WYBRANY TEKST:
Ta sama cząsteczka, wykorzystana w troszeczkę innej konstelacji w pierwszej linii leczenia, okazuje się że skuteczność tego leczenia jest większa niż dotychczasowego standardu. Po 2 latach PFS jest wydłużony o 9%. Wydawać się może, że to niedużo, a to jest bardzo dużo. Dotychczas żadne badanie nie pokazało takiej korzyści. Te 9% nie przejdzie do kolejnych linii leczenia, czyli nie będziemy musieli zastosować albo procedury przeszczepienia albo kwalifikować do CAR-T albo podać ten polatuzumab wedotyny, który jest dostępny w nawrocie. Optymalne przesunięcie tej cząsteczki, szczególnie dla pacjentów wysokiego ryzyka, wydaje się, że rzeczywiście jest potrzebą, która mogłaby być zaspokojona.

POZYCJE ZBIORU DANYCH:
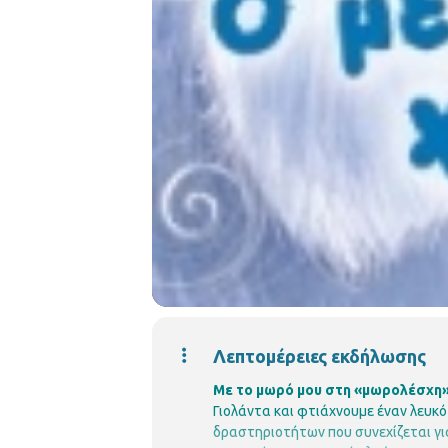
Λεπτομέρειες εκδήλωσης
Με το μωρό μου στη «μωρολέσχη» 
Γιολάντα και φτιάχνουμε έναν λευκ
δραστηριοτήτων που συνεχίζεται για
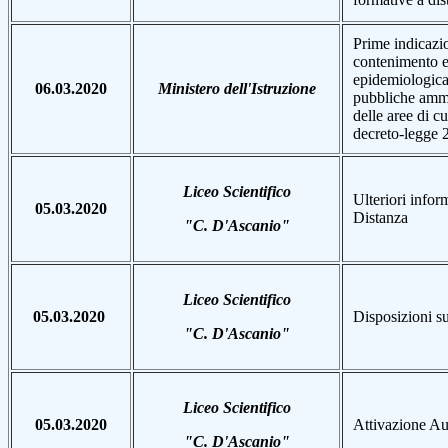
Prime indicazio
contenimento e
epidemiologic
06.03.2020
Ministero dell'Istruzione
pubbliche ammin
delle aree di cu
decreto-legge 
Liceo Scientifico
Ulteriori infor
05.03.2020
Distanza
"C. D'Ascanio"
Liceo Scientifico
05.03.2020
Disposizioni su
"C. D'Ascanio"
Liceo Scientifico
05.03.2020
Attivazione Aul
"C. D'Ascanio"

ZADANIE DO WYKONANIA:
Oceń, czy stwierdzenia (a), (b) i (c) są zgodne z wybranym tekstem. Przy każdym odpowiedz „tak” lub „nie” i przytocz dosłownie słowa tekstu, które o tym rozstrzygają.
(a) Po 2 latach PFS jest wydłużony o 9%.
(b) Wcześniejsze badania wykazały podobną korzyść.
(c) Polatuzumab wedotyny jest dostępny w nawrocie.

ODPOWIEDŹ DO ZADANIA:
(a) Tak: „Po 2 latach PFS jest wydłużony o 9%.”
(b) Nie: „Dotychczas żadne badanie nie pokazało takiej korzyści.”
(c) Tak: „podać ten polatuzumab wedotyny, który jest dostępny w nawrocie”.